En conclusion, le cabinet de la Ministre de l’Environnement a terminé sur une promesse de remonter ces propositions à l’administration, afin de voir dans quelles conditions elles pourraient être intégrées. «Elle ne se mouille pas vraiment, mais a semblé plutôt d’accord avec nos propositions». Un prochain rendez-vous devrait avoir lieu dans deux à trois semaines pour assurer une suite à ce dossier.

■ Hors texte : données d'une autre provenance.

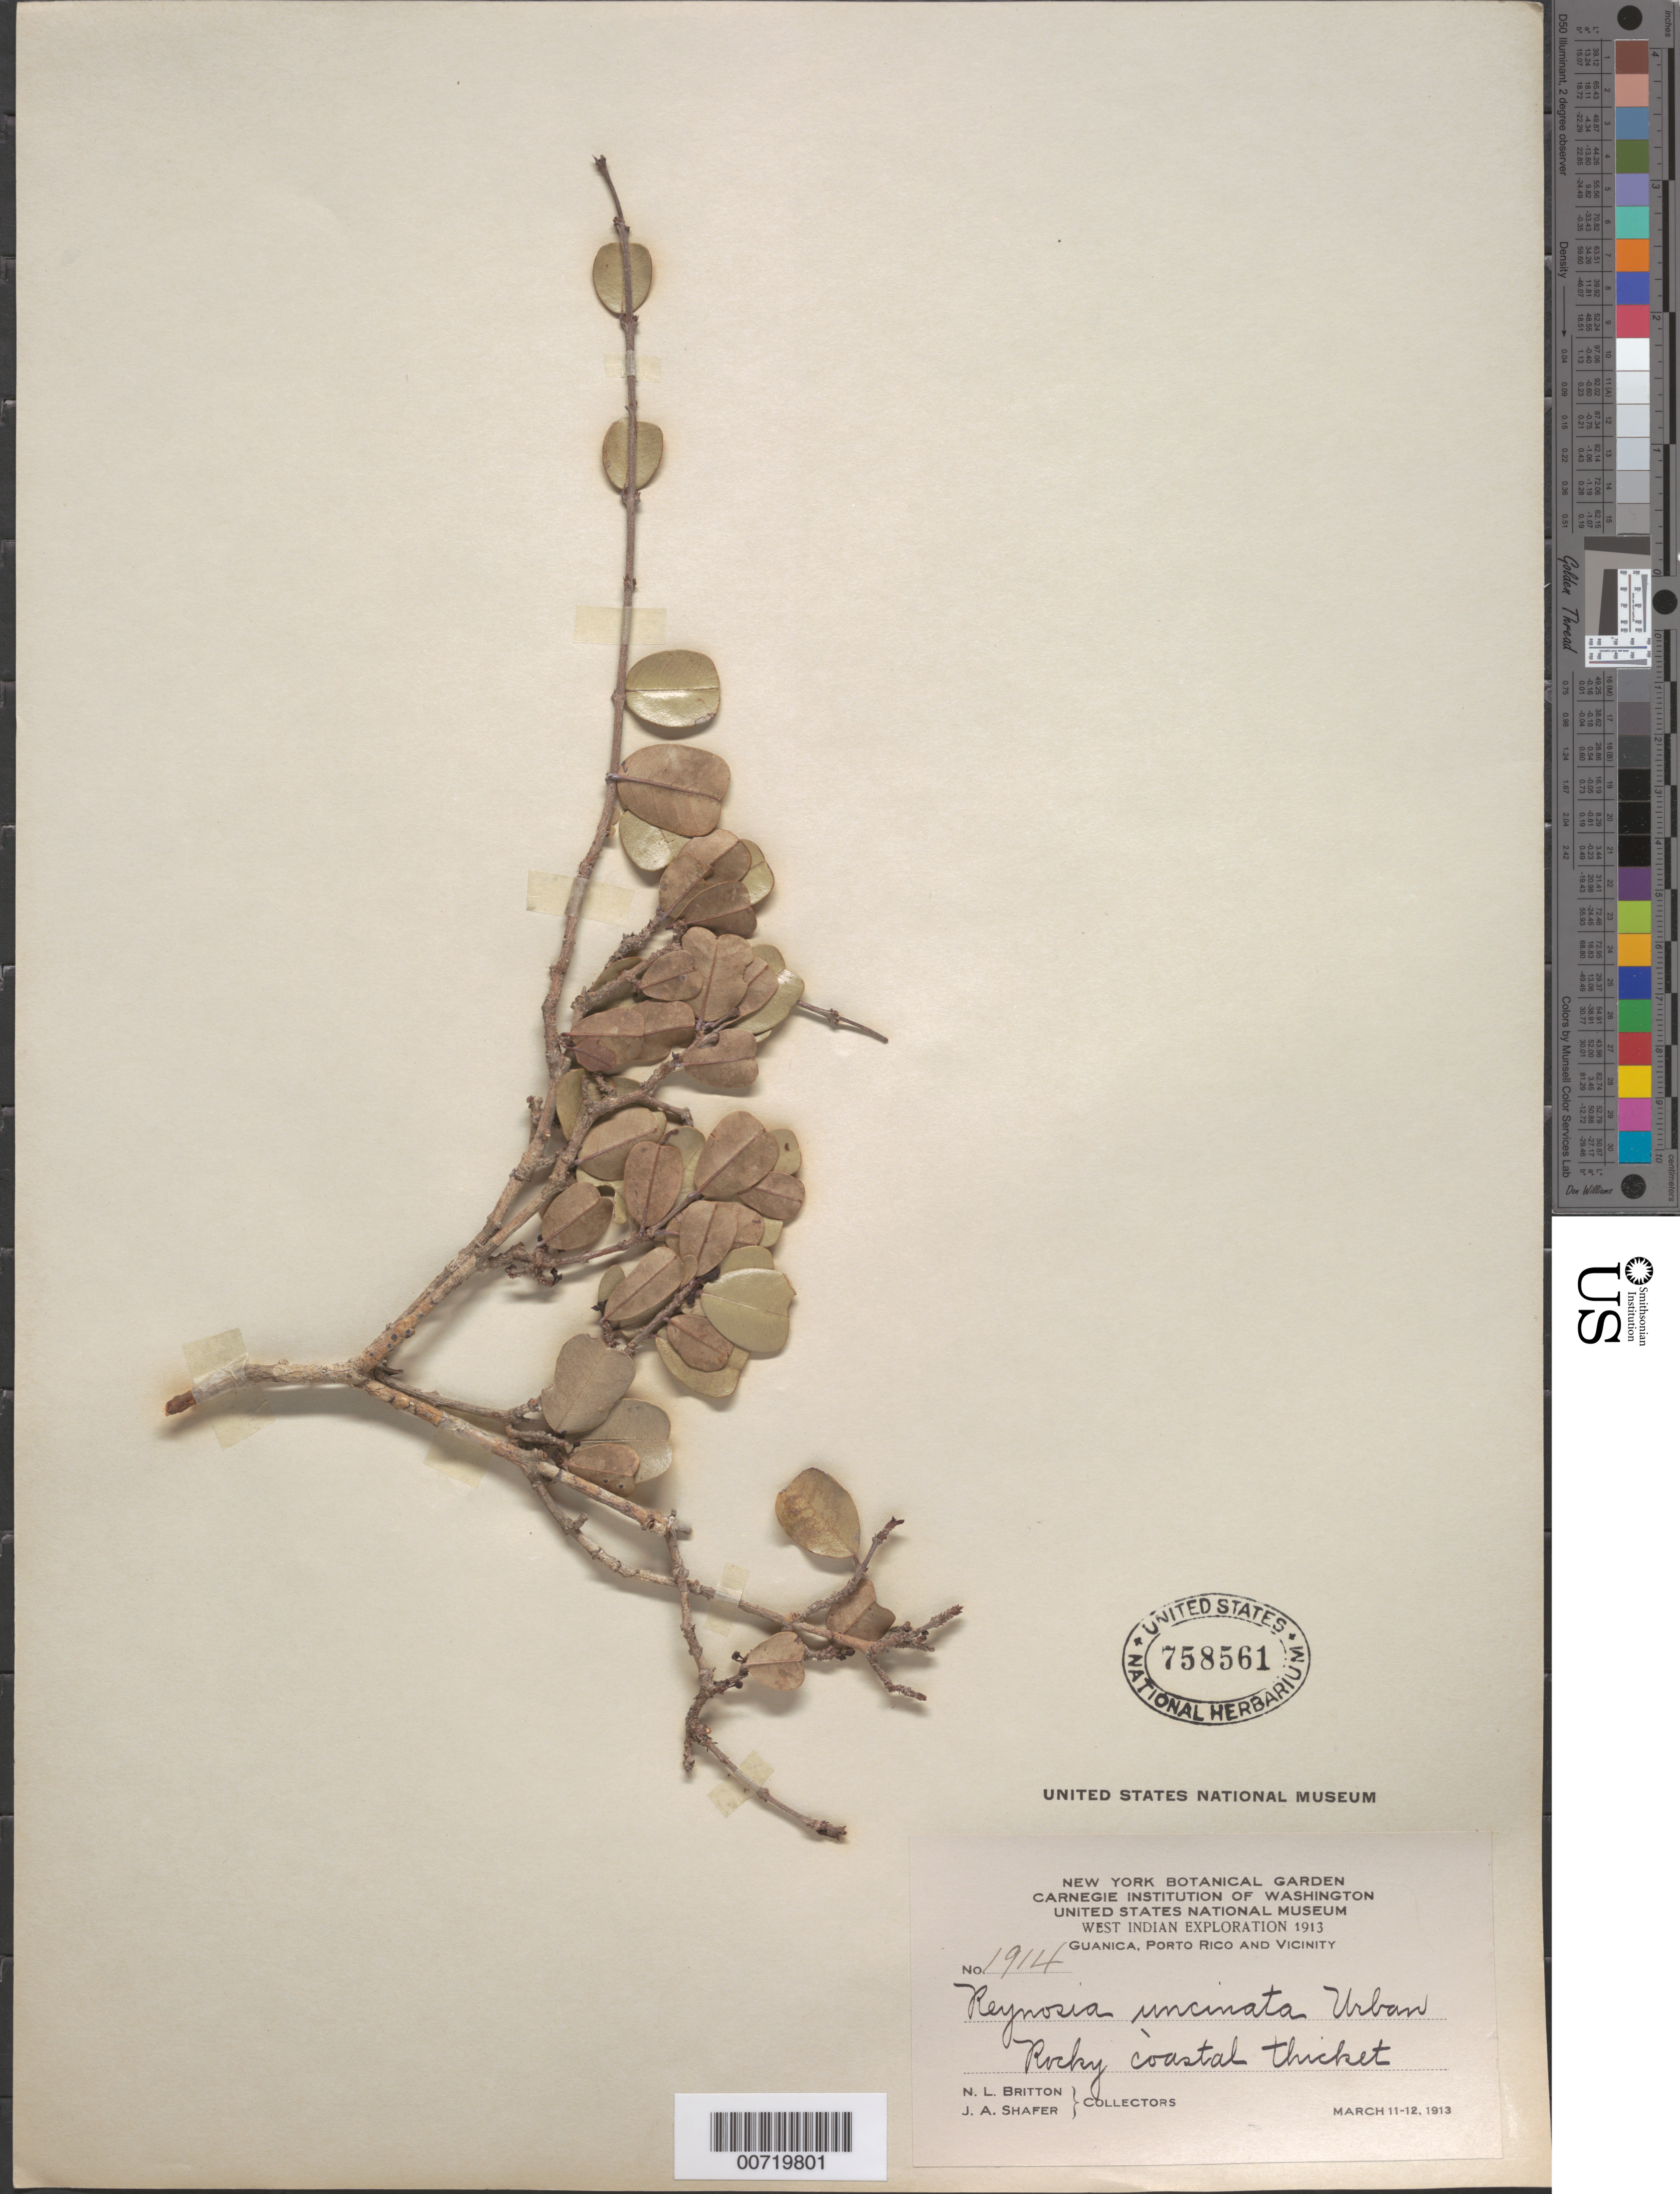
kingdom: Plantae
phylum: Tracheophyta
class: Magnoliopsida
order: Rosales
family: Rhamnaceae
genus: Reynosia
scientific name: Reynosia uncinata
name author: Urb.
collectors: N. Britton & J. A. Shafer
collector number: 1914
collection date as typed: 11 Mar 1913 and 12 Mar 1913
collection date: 1913-03-11,1913-03-12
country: Puerto Rico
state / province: Guánica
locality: Guanica, vic of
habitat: Rocky coastal thicket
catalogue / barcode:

Nous vous en tiendrons évidemment informés.

ZOOM FWA

La réunion au cabinet de la Ministre Tellier était attendue avec impatience et faisait suite à plusieurs interpellations sur les difficultés de mise en œuvre des nouvelles dispositions depuis janvier 2023 (la levée des dérogations sur tout le territoire wallon, pour les cours d’eau classé).

Les questions posées couvraient quatre thématiques:

  • L’accès pour le bétail ;
  • Les possibilités de dérogation pour les faibles charges ;
  • L’accès aux parcelles enclavées ;
  • S’assurer d’avoir de la souplesse par rapport à la distance de 1 m (ou 0,75 m en cas de clôtures posées avant 2014).

La réunion fut positive et constructive, et les organisations agricoles unanimes dans leurs demandes:

  • Garder un accès limité: proposition de clôture sur 95% des linéaires concernés et laisser minimum 6 m pour l’accès (en empêchant le bétail de remonter la rivière) ;
  • Pas de remise en cause des aménagements déjà réalisés dans les zones Natura 2000 ou en amont des zones de baignades ;
  • Prise en compte des situations des parcelles enclavées.

Le cabinet de la Ministre s’est engagé à nous revenir rapidement et communiquera sur les dispositions.